Over at The Volokh Conspiracy, Eugene Volokh posts about In Re Hahn, a New York case where the court refused to renew the petitioner's pistol license. The petitioner had been previously involved in a scuffle that resulted in a conviction of menacing in the second degree and criminal mischief in the fourth degree. In denying the petitioner's request to renew his firearm license, the court deferred to the licensing agency's characterization of the petitioner's demeanor as "bizarre and irrational" and that he "lacked the self-control necessary to carry a weapon."
The petitioner noted that the Supreme Court in District of Columbia v. Heller, 554 U.S. 570 (2008) had suggested that firearms could be restricted from those who are deemed to be mentally ill, and that no such finding of mental illness had occurred in this case. The court noted that Heller's list of (potentially) acceptable situations where firearms could be restricted was not exhaustive and that in a situation like this where there is some sort of detail set forth about the emotional health of the applicant, the court's denial does not violate the Second Amendment.

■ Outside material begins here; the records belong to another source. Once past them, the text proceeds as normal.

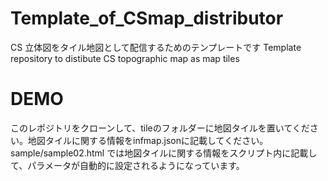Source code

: # Template_of_CSmap_distributor
CS 立体図をタイル地図として配信するためのテンプレートです
Template repository to distibute CS topographic map as map tiles

# DEMO
このレポジトリをクローンして、tileのフォルダーに地図タイルを置いてください。地図タイルに関する情報をinfmap.jsonに記載してください。
sample/sample02.html では地図タイルに関する情報をスクリプト内に記載して、パラメータが自動的に設定されるようになっています。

I don't think that the court's reasoning is correct. This decision will apparently restrict the applicant from possessing a firearm in the home, a right that Heller says is protected by the Second Amendment. This restriction seems to be based on a determination of how the applicant acted in the hearing and whether the court thought the applicant was antagonistic or had emotional outbursts. The vagueness of this determination aside, the court's invocation of Heller's list of situations where firearms could be acceptably restricted is an apparent assertion that this situation is simply an unlisted scenario where it is acceptable to restrict firearms.
By extending the list of outright exceptions to Heller's holding that firearms in the home are protected to a situation as subjective and undefined as a lack of emotional stability, the court expands the exception to the point where it swallows any meaningful protection that Heller offers. Courts typically conclude that if a restriction falls into Heller's various "exceptions," such as restrictions of firearm possession by felons, the mentally ill, and possession of firearms in schools or government property, the restriction does not violate the Second Amendment. By citing Heller's list of exceptions, courts are usually able to uphold these restrictions without needing to worry a great deal about levels of scrutiny since Heller seems to have already reached a conclusion on these restrictions. Here the court seems to be taking a similar approach: by categorizing its restriction on the firearm license as an unlisted Heller exception, the court is able to approve of this restriction without invoking any rational basis, intermediate, or strict scrutiny analysis.
Admittedly this case may have been decided the right way. The trial court was able to directly observe the applicant and indicate that the applicant was behaving in a combative manner. Given the applicant's repeated instances of emotional outbursts in the presence of the court, the court may have had a moderately strong argument that the applicant should not have his license renewed. Notwithstanding these facts in support of the court's ruling, the garbled reasoning of the court prevents any systematic review and analysis of the arguments that could have been made. By relying on an unwritten Heller exception, the court does not specify any level of scrutiny and fails to create a workable test. While the applicant may very well have not deserved a firearm license, the court's failure to clearly enunciate why this denial is acceptable under any level of scrutiny is an unacceptably opaque way of reaching this conclusion.